Top of RECORDS SUPPLIED

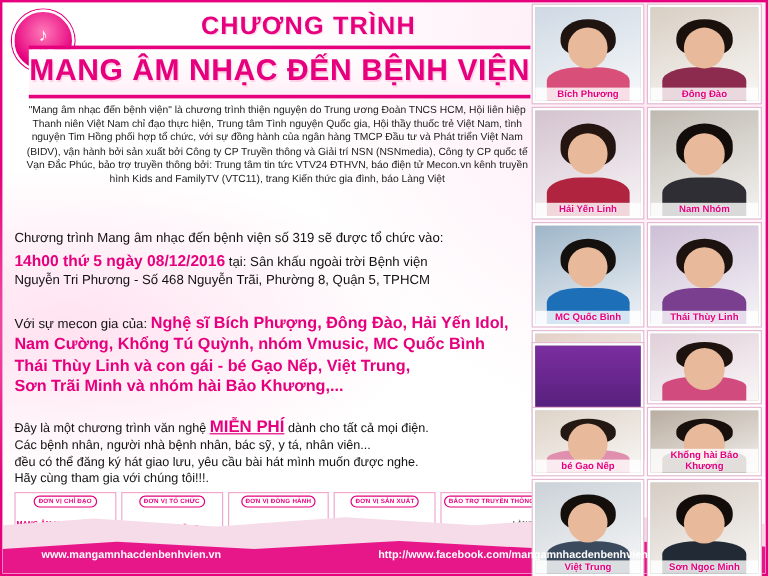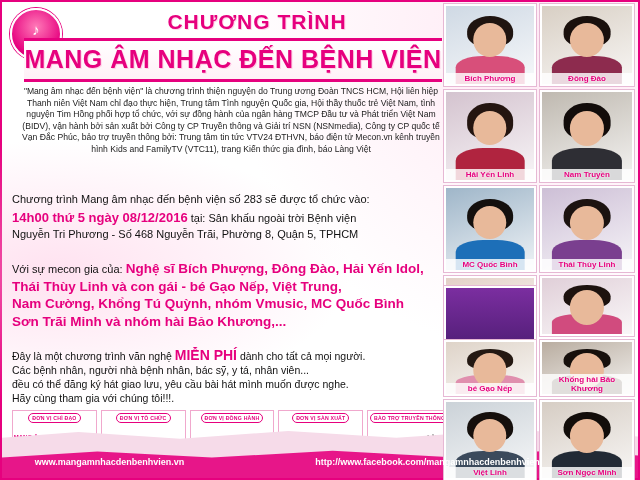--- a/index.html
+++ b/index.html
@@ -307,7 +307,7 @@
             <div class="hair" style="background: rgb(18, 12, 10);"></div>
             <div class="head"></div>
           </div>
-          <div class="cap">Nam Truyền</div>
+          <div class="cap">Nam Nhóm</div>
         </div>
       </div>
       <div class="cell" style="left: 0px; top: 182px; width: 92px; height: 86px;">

Bottom of RECORDS SUPPLIED
Top of RECORDS SUPPLIED

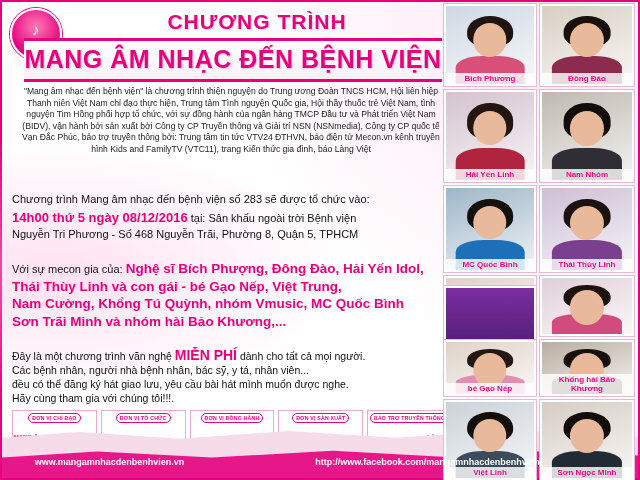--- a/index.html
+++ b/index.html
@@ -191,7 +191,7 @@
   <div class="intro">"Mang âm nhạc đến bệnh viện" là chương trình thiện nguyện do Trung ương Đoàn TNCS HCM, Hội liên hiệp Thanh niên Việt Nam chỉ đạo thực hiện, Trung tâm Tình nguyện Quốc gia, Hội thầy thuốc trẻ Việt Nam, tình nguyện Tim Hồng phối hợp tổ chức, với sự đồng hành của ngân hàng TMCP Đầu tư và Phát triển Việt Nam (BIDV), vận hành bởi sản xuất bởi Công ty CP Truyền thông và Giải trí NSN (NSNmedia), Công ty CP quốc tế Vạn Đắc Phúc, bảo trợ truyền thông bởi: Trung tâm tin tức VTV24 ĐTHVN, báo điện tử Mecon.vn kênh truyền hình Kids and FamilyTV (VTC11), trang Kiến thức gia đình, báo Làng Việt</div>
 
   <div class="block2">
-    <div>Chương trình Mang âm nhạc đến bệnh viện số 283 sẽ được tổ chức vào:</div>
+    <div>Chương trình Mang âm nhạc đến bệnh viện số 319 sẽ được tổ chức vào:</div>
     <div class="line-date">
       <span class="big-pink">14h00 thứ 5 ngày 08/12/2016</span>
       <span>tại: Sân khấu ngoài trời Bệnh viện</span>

Bottom of RECORDS SUPPLIED

Show all lines above holding "được".

-    <div>Chương trình Mang âm nhạc đến bệnh viện số 283 sẽ được tổ chức vào:</div>
+    <div>Chương trình Mang âm nhạc đến bệnh viện số 319 sẽ được tổ chức vào:</div>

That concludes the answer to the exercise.